Filtered VNA of the community cluster identified as the international hacker network, ‘anonymous’. Co-production of knowledge with local information influencers suggests these accounts are fake and operational on the behalf of the ‘Political Elite’.
But Lahiru's take was entirely different. To him, the nodes on the graph were another example of the government and their supporters being up to their ‘old tricks’. The Anonymous accounts were all bots, designed and deployed to DDoS the Aragalaya hashtag’. A Distributed Denial of Service (DDoS) is a popular hacker method of overwhelming a digital artefact with interference to destabilise its functionality. During the Arab Spring for example, Anonymous had DSoSed the Tunisian government's website by ordering thousands of hackers to access the website at the same time, forcing it to crash. The DSoSing of Aragalaya hashtag saw thousands of bots interacting with the hashtag with arbitrary nonsense or false information, preventing the hashtag from becoming a more credible site a protest. When Ryder asked, why would the government masquerade as Anonymous? Lahiru simply smiled and said, ‘to fuck with us’.
Other forms of augmentation
It is important for this paper to be clearly delineated in its scope. We are not trying to consider the very many ways in which interviews relate to the wider world, because almost all do so. An interview may systematically consider a series of locations where an activity took place. It may discuss in detail the properties of a car, the postings on social media or the gifts given at a wedding. Almost all interviews have material and visual points of reference. The concerns of this paper are, however, more precise than these. What Ryder was doing was to present a set of visual forms directly to his interlocutors so that they could jointly discuss the material that was right in front of them during the interview. That is the sub-set of interviews that we are calling the augmented interview. The immediacy of the material and visual forms sets a different kind of parameter than enforces a focus. It is not objects or processes as we recall them or imagine them but as they are found directly in front of both the interviewer and the interviewee during the interview itself.
The boundaries between these are admittedly fuzzy. An ethnographer may be present throughout a process, and interviewing right through, so the relevant actions or objects are in front of them. This could be the case, for example, in observing and discussing stages in a technological process as in the chaînes opératoires studied by Coupaye, which includes having to relate the etic perception of the observer with the emic understanding of interlocutors (Coupaye, 2009). Or it might involve taking people from one place to another in order to look at and discuss what each building or place elicits in historical memory, because they are actually there (Liber, forthcoming). But our concern remains more specific, concerning the presence of the material and visual in the midst of the interview itself.

■ **What the task asks**
Pick up the passage on augmented interviews after its last sentence and continue it.

■ **Entries shown**

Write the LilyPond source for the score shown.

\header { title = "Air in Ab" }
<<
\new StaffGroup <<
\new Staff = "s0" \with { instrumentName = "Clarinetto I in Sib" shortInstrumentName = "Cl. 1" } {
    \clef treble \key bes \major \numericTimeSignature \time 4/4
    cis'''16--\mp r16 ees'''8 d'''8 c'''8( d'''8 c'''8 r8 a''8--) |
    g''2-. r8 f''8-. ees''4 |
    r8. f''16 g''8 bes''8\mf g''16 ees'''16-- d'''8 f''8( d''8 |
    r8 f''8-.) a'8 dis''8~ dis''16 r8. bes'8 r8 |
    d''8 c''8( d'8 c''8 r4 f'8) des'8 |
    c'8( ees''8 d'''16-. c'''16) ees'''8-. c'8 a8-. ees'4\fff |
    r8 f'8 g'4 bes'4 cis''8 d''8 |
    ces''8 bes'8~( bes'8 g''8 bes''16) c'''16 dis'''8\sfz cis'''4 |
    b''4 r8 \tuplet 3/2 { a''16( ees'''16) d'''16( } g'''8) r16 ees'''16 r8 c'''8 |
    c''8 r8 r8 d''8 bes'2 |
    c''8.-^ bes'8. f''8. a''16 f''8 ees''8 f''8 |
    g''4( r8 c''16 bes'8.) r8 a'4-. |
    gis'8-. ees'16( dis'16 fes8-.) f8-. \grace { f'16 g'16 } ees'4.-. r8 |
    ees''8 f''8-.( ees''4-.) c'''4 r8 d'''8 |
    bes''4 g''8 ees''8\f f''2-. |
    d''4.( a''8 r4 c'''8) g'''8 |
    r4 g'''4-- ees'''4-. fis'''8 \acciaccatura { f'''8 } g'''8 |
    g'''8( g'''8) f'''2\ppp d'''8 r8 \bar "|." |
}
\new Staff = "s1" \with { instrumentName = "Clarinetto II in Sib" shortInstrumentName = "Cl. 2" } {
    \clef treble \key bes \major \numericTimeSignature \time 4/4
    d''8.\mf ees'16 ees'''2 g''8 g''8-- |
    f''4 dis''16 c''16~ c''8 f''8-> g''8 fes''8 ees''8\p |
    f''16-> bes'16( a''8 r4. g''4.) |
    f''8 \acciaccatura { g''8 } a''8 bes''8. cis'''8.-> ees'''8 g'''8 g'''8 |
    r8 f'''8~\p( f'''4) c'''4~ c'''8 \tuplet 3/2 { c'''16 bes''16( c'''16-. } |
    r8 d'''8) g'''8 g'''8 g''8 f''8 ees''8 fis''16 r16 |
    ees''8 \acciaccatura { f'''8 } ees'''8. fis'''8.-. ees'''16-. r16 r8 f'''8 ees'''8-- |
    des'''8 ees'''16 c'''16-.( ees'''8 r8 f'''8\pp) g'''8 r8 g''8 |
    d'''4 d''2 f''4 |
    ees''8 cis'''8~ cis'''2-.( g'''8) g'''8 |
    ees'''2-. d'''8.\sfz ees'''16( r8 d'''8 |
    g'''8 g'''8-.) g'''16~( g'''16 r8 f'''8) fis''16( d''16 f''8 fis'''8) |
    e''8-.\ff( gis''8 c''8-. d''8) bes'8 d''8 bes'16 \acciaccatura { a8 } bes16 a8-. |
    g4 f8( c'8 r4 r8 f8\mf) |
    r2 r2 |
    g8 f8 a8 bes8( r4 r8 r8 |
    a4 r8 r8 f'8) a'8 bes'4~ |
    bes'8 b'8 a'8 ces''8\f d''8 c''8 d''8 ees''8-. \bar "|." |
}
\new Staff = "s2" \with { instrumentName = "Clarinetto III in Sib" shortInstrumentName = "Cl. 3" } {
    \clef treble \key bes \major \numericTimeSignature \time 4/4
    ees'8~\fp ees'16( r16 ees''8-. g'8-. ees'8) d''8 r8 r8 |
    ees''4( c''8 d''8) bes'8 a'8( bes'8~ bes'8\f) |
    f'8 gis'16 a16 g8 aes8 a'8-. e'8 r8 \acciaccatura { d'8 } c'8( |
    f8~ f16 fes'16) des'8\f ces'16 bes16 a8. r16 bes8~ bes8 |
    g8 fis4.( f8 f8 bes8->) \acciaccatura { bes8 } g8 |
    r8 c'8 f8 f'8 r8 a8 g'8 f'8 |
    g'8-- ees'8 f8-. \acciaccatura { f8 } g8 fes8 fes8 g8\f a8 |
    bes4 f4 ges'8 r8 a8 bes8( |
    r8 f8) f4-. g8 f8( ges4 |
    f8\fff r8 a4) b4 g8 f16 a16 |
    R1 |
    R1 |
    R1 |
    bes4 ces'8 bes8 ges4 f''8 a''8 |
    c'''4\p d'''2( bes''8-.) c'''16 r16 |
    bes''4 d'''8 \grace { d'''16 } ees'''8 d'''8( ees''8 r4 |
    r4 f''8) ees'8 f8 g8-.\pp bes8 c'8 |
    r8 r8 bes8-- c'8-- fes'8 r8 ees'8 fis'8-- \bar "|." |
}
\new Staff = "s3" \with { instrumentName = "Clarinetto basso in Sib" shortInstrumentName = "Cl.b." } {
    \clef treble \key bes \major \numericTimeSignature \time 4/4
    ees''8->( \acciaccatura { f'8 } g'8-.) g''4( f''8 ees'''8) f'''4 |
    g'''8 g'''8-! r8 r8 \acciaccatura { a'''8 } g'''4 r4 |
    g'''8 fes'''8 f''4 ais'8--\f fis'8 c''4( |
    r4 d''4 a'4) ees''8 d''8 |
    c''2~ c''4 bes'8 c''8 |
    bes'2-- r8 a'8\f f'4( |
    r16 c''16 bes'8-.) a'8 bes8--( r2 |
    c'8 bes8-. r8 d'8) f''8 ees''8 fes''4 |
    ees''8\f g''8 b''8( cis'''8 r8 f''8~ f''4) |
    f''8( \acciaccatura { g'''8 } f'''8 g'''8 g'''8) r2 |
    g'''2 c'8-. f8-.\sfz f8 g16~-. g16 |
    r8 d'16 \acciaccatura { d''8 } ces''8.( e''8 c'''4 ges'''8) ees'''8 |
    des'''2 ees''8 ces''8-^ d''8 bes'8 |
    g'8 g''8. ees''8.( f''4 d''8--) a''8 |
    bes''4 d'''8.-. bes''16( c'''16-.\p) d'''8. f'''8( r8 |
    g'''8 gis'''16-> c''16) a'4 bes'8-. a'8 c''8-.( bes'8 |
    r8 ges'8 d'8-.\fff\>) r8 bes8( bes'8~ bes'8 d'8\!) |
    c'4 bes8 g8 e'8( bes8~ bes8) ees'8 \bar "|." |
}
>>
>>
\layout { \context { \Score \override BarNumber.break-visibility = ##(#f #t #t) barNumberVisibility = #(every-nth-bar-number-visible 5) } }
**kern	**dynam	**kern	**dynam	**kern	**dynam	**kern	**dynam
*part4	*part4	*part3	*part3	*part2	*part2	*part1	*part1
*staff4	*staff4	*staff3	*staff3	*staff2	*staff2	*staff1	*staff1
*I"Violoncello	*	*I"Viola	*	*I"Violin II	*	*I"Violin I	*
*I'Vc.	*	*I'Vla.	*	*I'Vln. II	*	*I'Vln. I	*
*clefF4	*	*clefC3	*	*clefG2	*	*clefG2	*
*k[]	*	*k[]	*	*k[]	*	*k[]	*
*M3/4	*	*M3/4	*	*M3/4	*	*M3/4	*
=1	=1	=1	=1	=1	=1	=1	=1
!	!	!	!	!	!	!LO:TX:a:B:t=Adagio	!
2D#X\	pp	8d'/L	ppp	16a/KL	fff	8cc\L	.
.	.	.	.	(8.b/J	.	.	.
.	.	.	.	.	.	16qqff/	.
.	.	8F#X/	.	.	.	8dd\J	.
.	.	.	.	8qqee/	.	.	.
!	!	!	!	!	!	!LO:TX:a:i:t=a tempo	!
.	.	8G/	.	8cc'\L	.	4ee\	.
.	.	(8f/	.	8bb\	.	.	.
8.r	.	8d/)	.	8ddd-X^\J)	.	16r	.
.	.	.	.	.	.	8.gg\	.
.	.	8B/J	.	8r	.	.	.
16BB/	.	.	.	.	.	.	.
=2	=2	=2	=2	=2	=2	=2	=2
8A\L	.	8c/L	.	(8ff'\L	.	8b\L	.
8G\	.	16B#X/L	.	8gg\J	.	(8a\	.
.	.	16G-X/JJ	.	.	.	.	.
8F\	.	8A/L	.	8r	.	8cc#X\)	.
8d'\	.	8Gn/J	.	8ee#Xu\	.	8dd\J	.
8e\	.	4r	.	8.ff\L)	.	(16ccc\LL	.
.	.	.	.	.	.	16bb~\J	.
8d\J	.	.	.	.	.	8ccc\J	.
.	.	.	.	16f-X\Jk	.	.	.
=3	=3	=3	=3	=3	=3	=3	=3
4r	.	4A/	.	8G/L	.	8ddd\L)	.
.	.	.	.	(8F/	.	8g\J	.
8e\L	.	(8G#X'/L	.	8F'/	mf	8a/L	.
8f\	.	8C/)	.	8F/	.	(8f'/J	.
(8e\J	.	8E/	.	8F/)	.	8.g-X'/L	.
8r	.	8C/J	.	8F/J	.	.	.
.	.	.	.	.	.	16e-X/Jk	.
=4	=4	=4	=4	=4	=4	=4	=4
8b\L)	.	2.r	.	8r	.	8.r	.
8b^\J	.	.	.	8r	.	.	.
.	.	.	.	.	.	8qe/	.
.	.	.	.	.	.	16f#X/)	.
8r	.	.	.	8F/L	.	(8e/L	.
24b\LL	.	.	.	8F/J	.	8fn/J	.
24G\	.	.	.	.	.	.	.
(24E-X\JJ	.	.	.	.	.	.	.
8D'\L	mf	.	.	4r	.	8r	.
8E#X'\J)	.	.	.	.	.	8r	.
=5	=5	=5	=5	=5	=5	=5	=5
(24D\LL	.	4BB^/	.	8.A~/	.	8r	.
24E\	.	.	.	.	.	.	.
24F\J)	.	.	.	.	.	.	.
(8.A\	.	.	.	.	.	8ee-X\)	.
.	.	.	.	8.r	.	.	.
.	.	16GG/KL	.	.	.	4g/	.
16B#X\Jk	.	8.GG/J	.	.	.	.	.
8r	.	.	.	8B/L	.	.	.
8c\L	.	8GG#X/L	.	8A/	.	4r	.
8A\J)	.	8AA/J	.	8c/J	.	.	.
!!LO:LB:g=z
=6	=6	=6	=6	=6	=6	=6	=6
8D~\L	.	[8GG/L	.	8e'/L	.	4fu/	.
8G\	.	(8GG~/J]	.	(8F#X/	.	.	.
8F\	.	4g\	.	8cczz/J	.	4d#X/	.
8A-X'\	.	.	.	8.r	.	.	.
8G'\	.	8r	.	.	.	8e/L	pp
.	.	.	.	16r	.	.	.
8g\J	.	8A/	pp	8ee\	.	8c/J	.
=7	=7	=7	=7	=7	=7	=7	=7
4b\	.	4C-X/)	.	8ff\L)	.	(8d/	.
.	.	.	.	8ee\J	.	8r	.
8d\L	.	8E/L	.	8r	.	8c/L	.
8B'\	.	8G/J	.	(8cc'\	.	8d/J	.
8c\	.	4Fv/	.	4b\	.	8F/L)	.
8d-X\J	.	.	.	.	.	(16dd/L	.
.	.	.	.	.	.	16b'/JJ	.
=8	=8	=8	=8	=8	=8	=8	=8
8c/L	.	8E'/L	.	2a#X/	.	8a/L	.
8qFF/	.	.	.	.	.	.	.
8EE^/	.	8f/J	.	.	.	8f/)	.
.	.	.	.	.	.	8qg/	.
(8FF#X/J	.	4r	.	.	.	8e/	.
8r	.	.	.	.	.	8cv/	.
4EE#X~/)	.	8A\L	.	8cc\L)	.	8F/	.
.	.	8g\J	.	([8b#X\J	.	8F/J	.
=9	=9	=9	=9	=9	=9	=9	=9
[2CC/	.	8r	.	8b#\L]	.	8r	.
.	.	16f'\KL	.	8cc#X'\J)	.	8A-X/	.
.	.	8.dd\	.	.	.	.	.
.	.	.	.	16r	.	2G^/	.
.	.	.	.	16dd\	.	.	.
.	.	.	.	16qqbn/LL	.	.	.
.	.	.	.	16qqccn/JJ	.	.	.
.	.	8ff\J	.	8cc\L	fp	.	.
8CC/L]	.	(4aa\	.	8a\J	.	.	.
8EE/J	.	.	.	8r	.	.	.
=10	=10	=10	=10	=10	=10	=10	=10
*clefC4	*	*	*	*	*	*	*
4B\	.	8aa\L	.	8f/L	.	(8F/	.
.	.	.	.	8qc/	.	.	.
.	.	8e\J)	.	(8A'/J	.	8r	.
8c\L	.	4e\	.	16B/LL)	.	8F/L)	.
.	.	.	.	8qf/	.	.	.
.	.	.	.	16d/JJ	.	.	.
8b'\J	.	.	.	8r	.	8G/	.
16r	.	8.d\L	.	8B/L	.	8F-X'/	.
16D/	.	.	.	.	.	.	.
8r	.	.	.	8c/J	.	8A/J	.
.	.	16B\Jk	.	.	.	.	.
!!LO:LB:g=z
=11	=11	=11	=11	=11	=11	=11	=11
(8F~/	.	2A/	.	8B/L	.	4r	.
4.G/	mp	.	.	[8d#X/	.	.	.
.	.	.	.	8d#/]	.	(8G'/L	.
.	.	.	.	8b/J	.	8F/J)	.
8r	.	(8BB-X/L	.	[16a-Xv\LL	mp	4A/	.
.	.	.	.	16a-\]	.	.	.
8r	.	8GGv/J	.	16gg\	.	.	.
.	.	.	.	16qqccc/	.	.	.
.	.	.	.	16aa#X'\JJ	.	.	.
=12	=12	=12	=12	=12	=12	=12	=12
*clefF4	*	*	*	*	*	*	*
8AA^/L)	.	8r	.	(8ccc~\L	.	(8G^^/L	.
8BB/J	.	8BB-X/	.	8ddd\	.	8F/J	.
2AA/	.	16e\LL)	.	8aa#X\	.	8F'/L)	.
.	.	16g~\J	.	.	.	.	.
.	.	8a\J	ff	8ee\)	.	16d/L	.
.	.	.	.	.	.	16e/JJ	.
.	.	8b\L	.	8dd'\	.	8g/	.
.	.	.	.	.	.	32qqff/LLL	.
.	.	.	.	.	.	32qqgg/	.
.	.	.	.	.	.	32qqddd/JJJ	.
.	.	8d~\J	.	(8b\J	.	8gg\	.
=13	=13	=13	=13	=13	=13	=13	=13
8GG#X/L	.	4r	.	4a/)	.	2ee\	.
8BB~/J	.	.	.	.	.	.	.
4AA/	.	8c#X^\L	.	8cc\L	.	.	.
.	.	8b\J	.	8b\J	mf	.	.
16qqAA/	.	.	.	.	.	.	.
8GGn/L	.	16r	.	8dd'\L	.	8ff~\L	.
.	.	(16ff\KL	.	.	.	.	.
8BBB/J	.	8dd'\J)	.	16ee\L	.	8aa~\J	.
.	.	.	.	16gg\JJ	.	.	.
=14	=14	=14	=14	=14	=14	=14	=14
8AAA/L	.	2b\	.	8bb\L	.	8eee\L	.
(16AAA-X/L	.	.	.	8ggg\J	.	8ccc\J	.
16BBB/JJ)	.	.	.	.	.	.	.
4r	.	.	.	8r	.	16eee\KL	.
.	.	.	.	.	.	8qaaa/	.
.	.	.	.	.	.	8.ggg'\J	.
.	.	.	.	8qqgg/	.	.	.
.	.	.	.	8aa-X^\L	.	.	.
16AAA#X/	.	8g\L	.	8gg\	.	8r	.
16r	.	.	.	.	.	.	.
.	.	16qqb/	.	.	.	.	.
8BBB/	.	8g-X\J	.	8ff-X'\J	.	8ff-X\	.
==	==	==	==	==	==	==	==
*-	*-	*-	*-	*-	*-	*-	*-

■ **Result for this task**
Woodward has written extensively on the methodology of material culture studies including what we are here calling the augmented interview. Part of her own research, which focused on women's relationship to their clothing included a form of augmented interview (Woodward, 2007). The interviews consisted of jointly examining the clothes that were hanging in each woman's wardrobe. By going through one item after the next, she was able to ascertain which clothes formed what might be thought of as an active wardrobe – clothes that are being selected and worn at that time. As opposed to other categories, such as those that are retained historically or those intended for special occasions. A person just looking at the wardrobe would never be able to differentiate these various categories. But they are essential in understanding what that wardrobe is. These interviews not only produced insights into the nature of wardrobes but as part of ethnography they led to a much wider appreciation of why women wear what they wear. The same method can apply to a specific form of clothing as when Sassatelli (2011) interviewed women about their blue jeans they were wearing in relation to sexual identity in Milan. Similar forms of interviewing pertain when one is examining collections, for example, a person's record collection or people who see themselves as collectors (Pearce, 1994), when commonly the interview goes through these piece by piece. The object grounds the interview and is its focus.
In her more general discussion of methodology, Woodward considers various forms of object interview which may be where the focus is on the object itself and object elicitation where the object is being used to elicit information about something else such as family relations. In both cases, the object or visual form is the anchor of the interview. Woodward also makes suggestions about how to conduct such augmented interviews in practice. Woodward notes that one of the more established examples of augmented interviews come from people jointly examining photographs, citing Harper (2002). This practice of jointly discussing an image held by the interviewee is the closest precedent to Ryder's case. An early example would be Collier (1957). A core part of this genre was the practice of returning images, taken from museum collections and other sources, back to the people from who families or regions they had originally been appropriated (Bell, 2010; Geismar and Herle 2010; Wright 2013). Buckley (2014), in parallel to Woodward, discusses the various forms of elicitation that may develop from such interviews. As analogue photographs developed into digital photography, the interview may include single images, but transforms more naturally into people scrolling back through their social media accounts as part of the interview, so that texts also become visual images being foregrounded and discussed (Robards and Lincoln, 2017; Ross 2019).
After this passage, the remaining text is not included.